Bunun için temel ölçüt, kamu yararıdır. Yayın, salt toplumun yararı gözetilerek yapılmış olmalıdır. Toplumun çıkarı dışında hiçbir kişisel çıkar, gerçeklerin yanlış olarak sunulmasına neden olmamalıdır. Haber olduğu biçimi ile verilmeli ve kişisel katkı yer almamalıdır. Gerek yazılı ve gerekse görsel basının bu işlevini yerine getirirken, özellikle yayının gerçek olmasını, yayında kamu yararı bulunmasını, toplumsal ilginin varlığını, konunun güncelliğini ve haber verilirken özle biçim arasındaki denge de korunmalıdır. Bu ilke ve kurallar gözetilmeden yapılan yayın hukuka aykırılığı oluşturur ve böylece kişilik hakları saldırıya uğramış olur. Anılan ilke ve kurallara uyulması durumunda ise, yayının Anayasa, Basın Yasası ve basının genel işlevi karşısında hukuka uygun olduğu, kişilik değerlerine saldırı teşkil etmediği kabul edilmelidir.
Yine basın, objektif sınırlar içinde kalmak suretiyle yayın yapmalıdır. Olay veya konu ile ilgili olan, görünen bilinen herşeyi araştırmalı, incelemeli ve olayları olduğu biçimi ile yayınlamalıdır. Bu işlevi ile gerek yazılı ve gerekse görsel basın, somut gerçeği değil, o anda belirlenen ve var olan ve orta düzeydeki kişilerce de yayının yapıldığı biçimi ile kabul edilen olguları yayınlamalıdır. O anda ve görünürde var olup da sonradan, gerçek olmadığı anlaşılan olayların ve olguların yayınından basın sorumlu tutulmamalıdır.
Davaya konu olayda; dosya arasındaki bilgi ve belgelerden, davacının, haber içeriğinde geçen suçtan dolayı 10.09.2009 tarihinde gözaltına alınarak tutuklandığı, 16.09.2009 günü ise suçun şüphelisi olmadığı anlaşılmakla serbest bırakıldığı, haberin yayınının 12.09.2009 günü yapıldığı anlaşılmaktadır.

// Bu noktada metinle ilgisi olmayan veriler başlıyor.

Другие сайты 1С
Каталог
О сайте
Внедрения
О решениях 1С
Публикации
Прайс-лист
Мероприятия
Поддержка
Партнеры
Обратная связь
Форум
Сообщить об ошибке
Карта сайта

Her ne kadar yayın tarihinde davacı, atılı suçtan tutuklu ise de, fotoğrafı da basılarak “…’nın katili yakalandı. Zanlı Mustafa T. Kaçarken düşürdüğü elektrik faturasından yakalandı...” biçiminde sunulan haberde Anayasanın 15. maddesinin son cümlesinde yer alan “..suçluluğu mahkeme kararı ile saptanıncaya kadar kimse suçlu sayılamaz.” biçiminde düzenlenen masumiyet karinesi ihlal edilmiştir. Davacı henüz sanık sıfatı dahi almamış iken hakkında “…katil…” sözcüğü kullanılmak yoluyla toplumun kendisine karşı infial duymasına neden olacak biçimde öz ile biçim arasındaki denge bozulmuştur. Şu durumda dava konusu haber ile davacının kişilik haklarına saldırıda bulunulduğunun kabulü gerekir.
Yerel mahkemece açıklanan olgular gözetilerek, davacı yararına uygun bir tutarda manevi tazminat takdir edilmesi gerekirken, yerinde olmayan yazılı gerekçeyle, istemin tümden reddedilmiş olması usul ve yasaya uygun düşmediğinden kararın bozulması gerekmiştir.
SONUÇ: Temyiz olunan kararın yukarıda gösterilen nedenlerle BOZULMASINA; ve peşin alınan harcın istek halinde geri verilmesine 22/03/2012 gününde oybirliğiyle karar verildi.